How to run kernels in percentages of the GPU resources?

Hi!
Is it possible to apply a CUDA kernel to the GPU without using the full available resources?

For example I would like to run kernels using the 30%, 50% or 70% of the available resources.
How could I achieve it?

It really depends on the characteristics of your kernel. If your kernel is compute-bound, you can control the utility of the hardware by launching a small number of blocks/threads, so that only some of the SMs have workload. You need to run nvprof/nvvp to find out what is the active block size (determined by your register/shared memory use) and set the thread number/blocksize accordingly. You can verify using nvvp to see if you actually gets a partial occupancy.

However, this will unlikely to work if your memory overhead is significant - if there is any global memory read/write, the typical strategy is to launch a large number of threads to “saturate” the hardware resources, when some of the threads wait for data, other threads in the wailing list can be switched on and keep the cores busy. In this case, you may not be able to simulate a partial occupancy by launch only a small number of threads because there is no buffering load for the scheduler to run if someone is waiting for data.

In one of our papers published last year, we tried to launch “appropriate” number of threads/blocks so that it can “fully occupy” the hardware, in order to achieve “persistent threads”. see Fig 2 (Opt2)

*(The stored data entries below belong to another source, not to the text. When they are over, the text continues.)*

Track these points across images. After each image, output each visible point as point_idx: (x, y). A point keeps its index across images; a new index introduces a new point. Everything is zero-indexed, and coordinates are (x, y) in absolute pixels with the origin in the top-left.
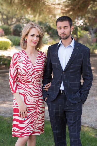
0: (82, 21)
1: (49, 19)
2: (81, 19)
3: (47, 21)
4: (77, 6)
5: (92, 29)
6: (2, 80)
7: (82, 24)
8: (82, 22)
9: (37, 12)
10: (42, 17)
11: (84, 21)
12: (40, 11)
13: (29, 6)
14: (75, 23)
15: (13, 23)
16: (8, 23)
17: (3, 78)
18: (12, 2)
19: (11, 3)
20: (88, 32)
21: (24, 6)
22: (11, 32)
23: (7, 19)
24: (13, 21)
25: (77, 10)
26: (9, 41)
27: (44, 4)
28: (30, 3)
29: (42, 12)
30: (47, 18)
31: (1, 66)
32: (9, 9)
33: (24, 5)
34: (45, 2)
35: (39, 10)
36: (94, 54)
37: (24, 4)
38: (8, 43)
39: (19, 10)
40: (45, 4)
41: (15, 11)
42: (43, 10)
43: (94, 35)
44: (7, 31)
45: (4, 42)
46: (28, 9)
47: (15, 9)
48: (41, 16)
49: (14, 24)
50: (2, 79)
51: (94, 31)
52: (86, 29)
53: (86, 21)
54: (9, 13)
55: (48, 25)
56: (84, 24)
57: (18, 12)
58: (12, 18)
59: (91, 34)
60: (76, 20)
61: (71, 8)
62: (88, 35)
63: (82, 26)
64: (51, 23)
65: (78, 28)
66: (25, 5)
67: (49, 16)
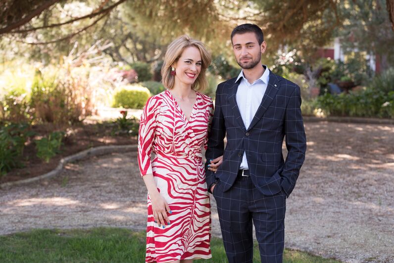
0: (291, 54)
1: (226, 49)
2: (290, 51)
3: (221, 52)
4: (282, 24)
5: (312, 71)
6: (132, 164)
7: (291, 60)
8: (292, 57)
9: (202, 35)
10: (212, 44)
11: (296, 55)
12: (208, 32)
13: (186, 22)
14: (278, 58)
15: (156, 57)
16: (145, 58)
17: (133, 160)
18: (154, 14)
19: (151, 15)
20: (302, 76)
21: (176, 22)
22: (150, 74)
23: (144, 50)
24: (154, 55)
25: (281, 30)
26: (146, 90)
27: (216, 18)
28: (188, 15)
29: (212, 33)
30: (222, 46)
31: (129, 138)
32: (147, 28)
33: (177, 20)
34: (218, 14)
35: (205, 30)
36: (313, 118)
37: (176, 18)
38: (145, 95)
39: (167, 31)
40: (218, 18)
41: (159, 31)
42: (213, 30)
43: (313, 81)
44: (143, 73)
45: (137, 92)
46: (183, 28)
47: (158, 28)
48: (210, 43)
49: (157, 60)
50: (132, 162)
51: (314, 73)
52: (299, 70)
53: (299, 53)
54: (146, 35)
55: (223, 62)
56: (295, 61)
57: (164, 33)
58: (154, 50)
59: (308, 79)
60: (280, 52)
61: (269, 26)
62: (304, 81)
63: (291, 64)
64: (230, 56)
65: (284, 68)
66: (179, 21)
67: (225, 44)
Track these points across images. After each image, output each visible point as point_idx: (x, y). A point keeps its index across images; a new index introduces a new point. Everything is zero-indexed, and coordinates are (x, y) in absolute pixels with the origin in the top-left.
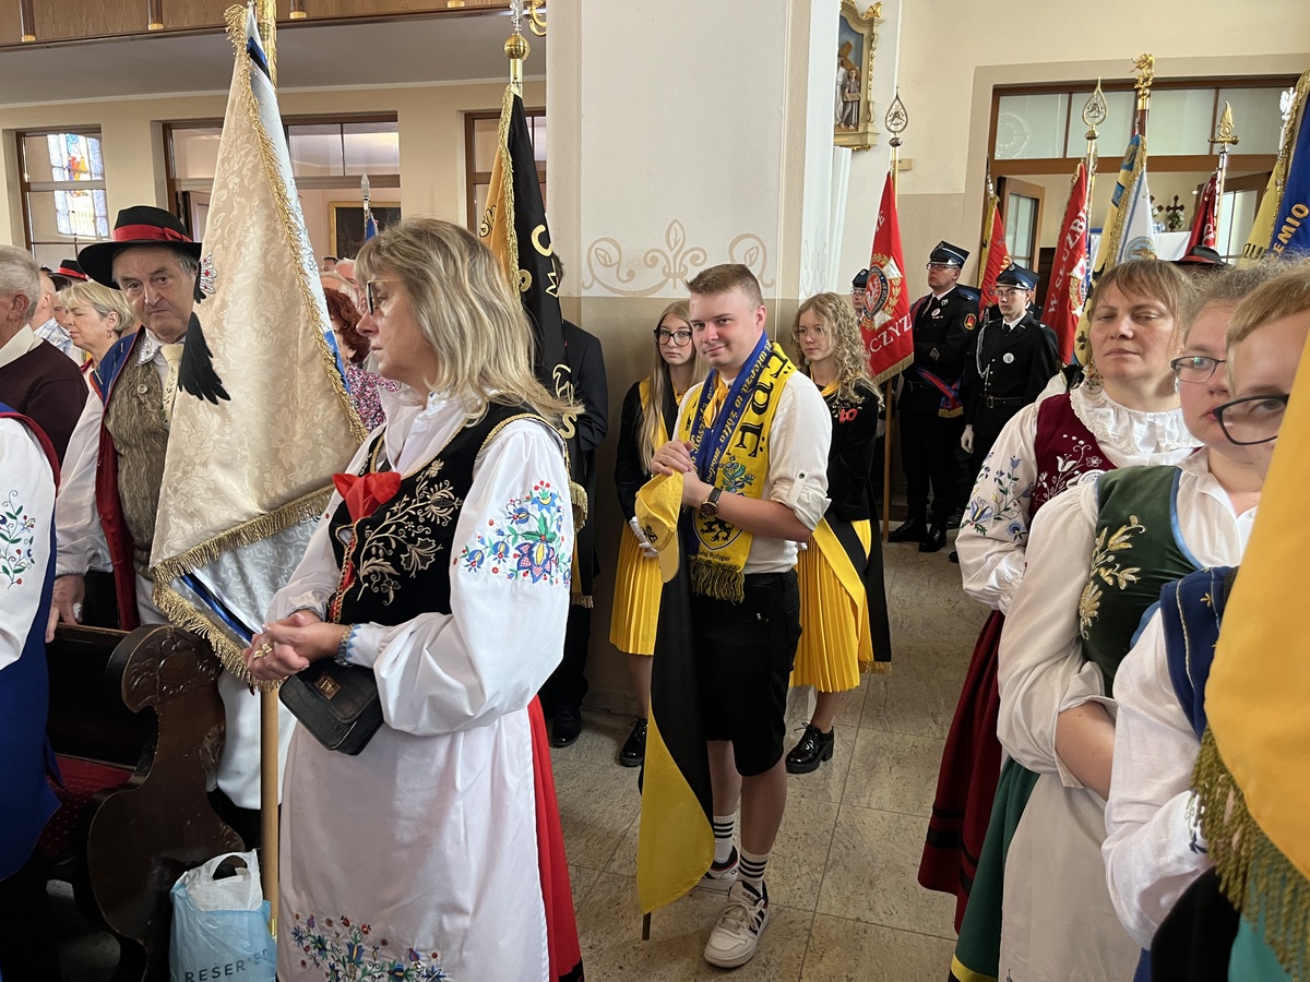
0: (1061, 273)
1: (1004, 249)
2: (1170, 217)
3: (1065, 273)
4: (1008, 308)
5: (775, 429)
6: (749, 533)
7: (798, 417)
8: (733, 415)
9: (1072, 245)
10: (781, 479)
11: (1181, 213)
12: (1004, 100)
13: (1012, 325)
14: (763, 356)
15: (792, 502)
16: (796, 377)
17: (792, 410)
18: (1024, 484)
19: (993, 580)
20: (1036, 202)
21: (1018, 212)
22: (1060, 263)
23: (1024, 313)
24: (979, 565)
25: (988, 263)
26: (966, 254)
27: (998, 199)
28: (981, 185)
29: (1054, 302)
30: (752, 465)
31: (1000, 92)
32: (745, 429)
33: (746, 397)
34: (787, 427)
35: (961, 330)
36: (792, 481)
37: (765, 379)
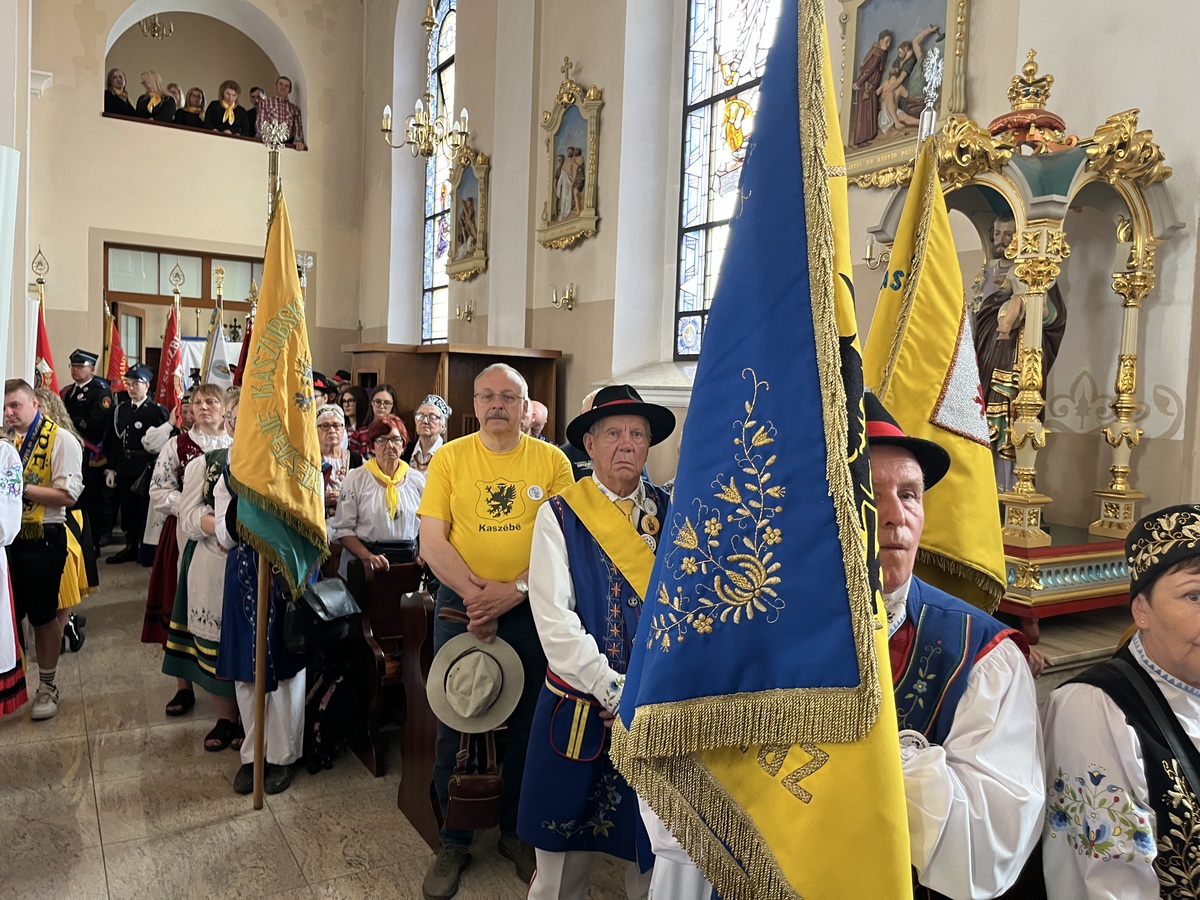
0: (167, 372)
1: (121, 351)
2: (233, 332)
3: (170, 373)
4: (135, 394)
5: (53, 455)
6: (42, 504)
7: (66, 449)
8: (28, 451)
9: (172, 356)
10: (60, 478)
11: (239, 331)
12: (111, 250)
13: (138, 405)
14: (40, 422)
15: (67, 487)
16: (60, 431)
17: (62, 446)
18: (175, 466)
19: (167, 501)
20: (140, 320)
21: (128, 325)
22: (165, 367)
23: (146, 397)
24: (161, 498)
25: (111, 361)
26: (96, 357)
27: (114, 318)
28: (101, 308)
29: (163, 390)
30: (42, 474)
31: (107, 245)
32: (36, 456)
33: (34, 442)
34: (61, 453)
35: (100, 408)
36: (65, 478)
37: (44, 432)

https://doi.org/10.1117/1.JBO.23.1.010504

So we determine our thread/block sizes based on the SM/core counts for different processors, here is the code

https://github.com/fangq/mcxcl/blob/master/src/mcx_host.cpp#L357-L377

Thank you very much for your reply.

But I am looking for setting the limits of the gpu resources before the kernel is to be executed.
For example, given a GPU with 4 SMs and 128 cores per SM, I want to set as active SMs the 2 of them and active cores the 64 cores per SM. As a limit. I want to launch the same kernel in the same gpu with different resources. Is there any way to do this (in OpenCL or CUDA)?

Propably MPS is way to achieve it in CUDA, but what about in OpenCL?